An AbilityScore in the 200–300 band is not a verdict — it's a starting line, and a clear one. Here's what it means and exactly what to do next.
In short
A clinician-measured AbilityScore in the 200–300 band tells you where your child is right now with Selective Mutism — a meaningful baseline, not a ceiling. The next step is simple and hopeful: turn that baseline into a personalised therapy plan with your Pinnacle clinician, and re-measure over time so progress becomes visible. Selective Mutism responds well to the right, gentle, pressure-free approach — and you've already taken the hardest step by measuring.What this band means and what to do next
[Selective Mutism](/) (ICD-11 6B06) is an anxiety-based difficulty: a child who speaks comfortably in safe settings (often home) but consistently cannot speak in others (often school). It is not defiance, shyness alone, or a speech problem — it is the brain's protective response to anxiety in certain places.The 200–300 band simply describes your child's current communication and confidence baseline. Practically, your next moves are:
- Convert score into plan — sit with your clinician to translate the baseline into specific, small, achievable goals (a nod, a whisper, one word to one trusted person).
- Build the brave ladder — therapy uses a gentle step-by-step approach, never forcing speech, rewarding any communication attempt.
- Align the everyday team — school and family use the same calm, low-pressure strategies, so progress in the therapy room transfers to real life.
- Re-measure — your child is compared to their own baseline, not other children, so even quiet gains show up.
The single most important principle: remove the pressure to speak. Pushing increases anxiety; patience and warmth lower it.
The Pinnacle way
A clinical AbilityScore® and any diagnosis are formed only at a Pinnacle Blooms Network centre, under the care of a qualified clinician — never from an online form or a number alone. Your clinician interprets the 200–300 band in the full context of your child, then shapes a plan through speech therapy and anxiety-aware support.
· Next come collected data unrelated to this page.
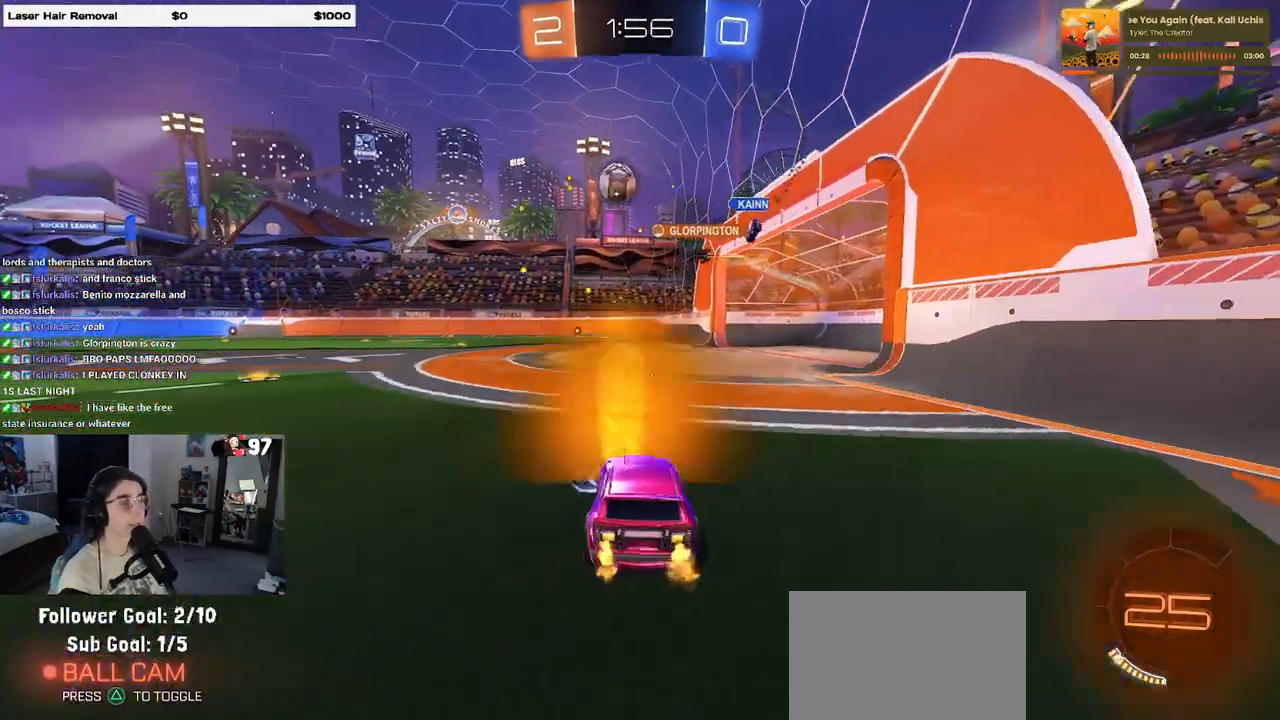
{"buttons": ["R2"], "left_stick": "center", "right_stick": "center", "events": [[33, "left_stick", "center"]]}
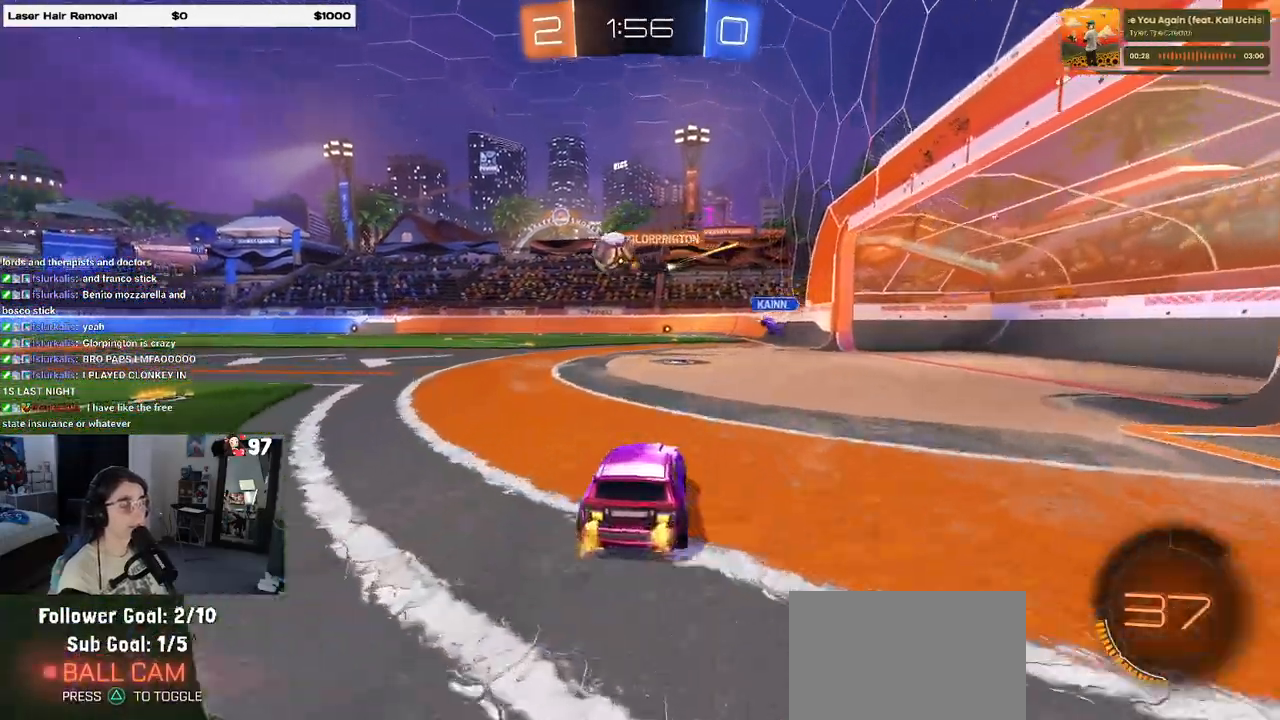
{"buttons": ["R2"], "left_stick": "center", "right_stick": "center", "events": []}
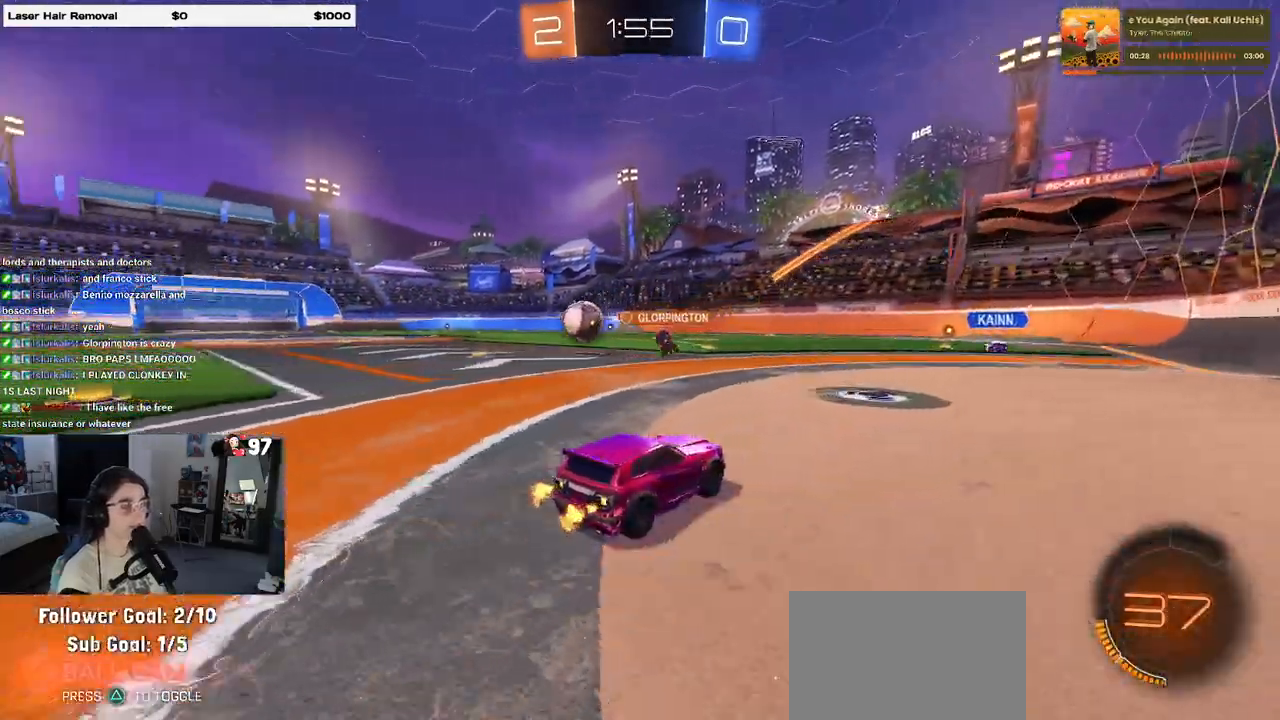
{"buttons": ["R2"], "left_stick": "left", "right_stick": "center", "events": [[67, "left_stick", "right"], [333, "left_stick", "center"], [400, "left_stick", "left"]]}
To understand how the baseline itself is measured and re-measured, see how the AbilityScore is calculated. Across 70+ centres, 700+ therapists and 25 million+ therapy sessions, the goal is always the same — your child finding their voice in the world.Trusted sources
WHO ICD-11 (6B06, Selective Mutism); American Speech-Language-Hearing Association (ASHA) guidance on selective mutism; American Academy of Pediatrics parent resources; Pinnacle Blooms Network clinical studies.Next step — Book a follow-up consultation with your Pinnacle clinician to turn this baseline into a personalised plan. Book an assessment.
This is general information, not a diagnosis — a clinical AbilityScore® and any diagnosis are formed only at a Pinnacle Blooms Network centre under qualified clinician care.
What to watch
Watch for whether your child can communicate (nod, whisper, one word) with one trusted person in a low-pressure setting — that is the first brave step. Flag to your clinician if anxiety is rising, if they are losing words they once used in safe settings, or if school pressure is making mornings harder.
Try this at home
Never ask your child to 'just say it' in front of others. Instead, reduce pressure: speak for them when needed, ask easy yes/no or pointing questions, and warmly celebrate any communication — a nod, a whisper, a gesture — without making a fuss about the speaking itself.
Trusted sources
Developed by SETU Consortium · Pinnacle Blooms Network · Last reviewed 2026-06-10
This is general information, not a diagnosis. A clinical AbilityScore® and any diagnosis are formed only at a Pinnacle Blooms Network centre, under qualified clinician care.
Frequently asked
Is an AbilityScore of 200–300 good or bad for Selective Mutism?
It is neither — it is a baseline. The AbilityScore describes where your child is right now with their communication and confidence, so progress can be measured against their own starting point over time. Your Pinnacle clinician interprets the band in your child's full context and builds a plan from it; the number alone is never a diagnosis.
Will my child grow out of Selective Mutism on their own?
Some children improve with time, but Selective Mutism is anxiety-based and often does not resolve without gentle, structured support — and waiting can let the pattern become more fixed. Early, pressure-free intervention gives the best outcomes, which is exactly why measuring and planning now is so valuable.
Should we push our child to speak in public to help them improve?
No — pushing increases anxiety and usually makes mutism worse. The effective approach removes the pressure to speak and rewards small, brave steps instead, so confidence grows naturally. Your clinician will show you and the school how to use the same calm, low-pressure strategies.